◆ **EXERCISE GOAL**:
The records that follow are to be reproduced exactly. Any pictures in them are left out.

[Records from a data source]
* * * * * * * * *
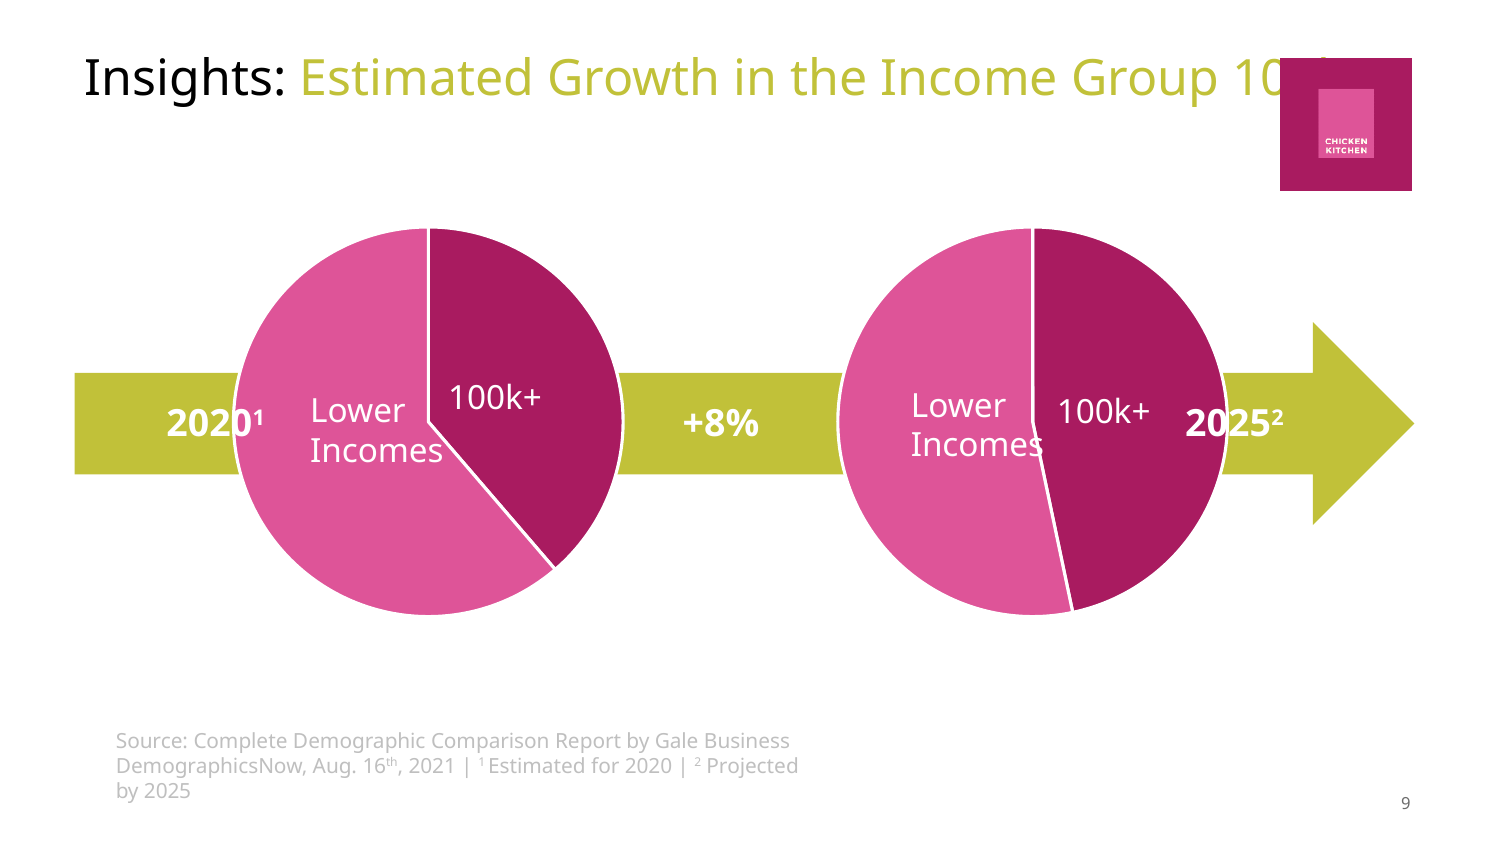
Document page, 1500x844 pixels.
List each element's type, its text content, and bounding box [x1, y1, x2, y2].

text_box Source: Complete Demographic Comparison Report by Gale Business DemographicsNow, Aug. 16th, 2021 | 1 Estimated for 2020 | 2 Projected by 2025 [115, 727, 815, 800]
picture [1279, 58, 1412, 191]
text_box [74, 218, 1415, 625]
title Insights: Estimated Growth in the Income Group 100k+ [69, 44, 1420, 177]
slide_number 9 [1088, 782, 1426, 827]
* * * * * * * * *
◆ **RESPONSE TO THIS EXERCISE**:
Document page, 1500x844 pixels.
List each element's type, its text content, and bounding box [x1, y1, x2, y2].

text_box Source: Complete Demographic Comparison Report by Gale Business DemographicsNow, Aug. 16th, 2021 | 1 Estimated for 2020 | 2 Projected by 2025 [115, 727, 815, 800]
picture [1279, 58, 1412, 191]
text_box [74, 218, 1415, 625]
title Insights: Estimated Growth in the Income Group 100k+ [69, 44, 1420, 177]
slide_number 9 [1088, 782, 1426, 827]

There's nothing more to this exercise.